Hydra-Shok is a type of hollow-point projectile made by Federal Premium Ammunition. It was originally patented by ammunition designer Tom Burczynski. Hydra-Shok was released in 1988 after the FBI requested a bullet with better terminal ballistics than traditional cup and core projectiles.

Design
Hydra-Shok ammunition features a unique, patented center-post design and notched jacket with a non-bonded lead core. Together they are meant to provide more reliable expansion and deeper penetration than the other projectiles used at that time. Center post designed bullets like Hydra-Shok have more predictable results and therefore offer some advantage as a projectile.

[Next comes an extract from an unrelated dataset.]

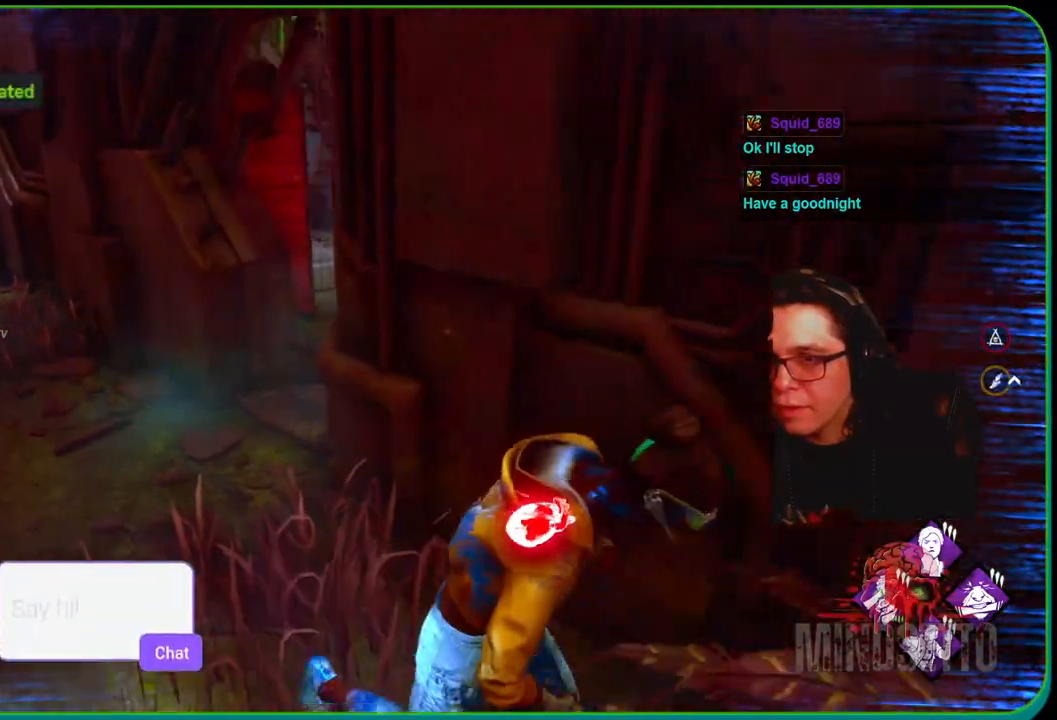
{"buttons": ["L1"], "left_stick": "right", "right_stick": "center", "events": [[200, "left_stick", "right"]]}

The manufacturer says that the scored  jacket and center post design provide a "programmed" expansion. There has been much debate regarding the bullet's unreliable expansion when fired through clothing or media other than ballistic gelatin, in which the bullet typically displays very rapid expansion resulting in a larger but more shallow wound channel than would be typical from most other bullet configurations in the same caliber and of similar weight.

Calibers
The Hydra-Shok is available in various calibers; 9x19mm Parabellum, 10mm Auto, .32 ACP, .380 ACP, .38 S&W Special, .327 Federal Magnum, .357 S&W Magnum, .40 S&W, .45 ACP, .45 GAP, and .44 Remington Magnum. It can also be found in 12 gauge shotgun slugs.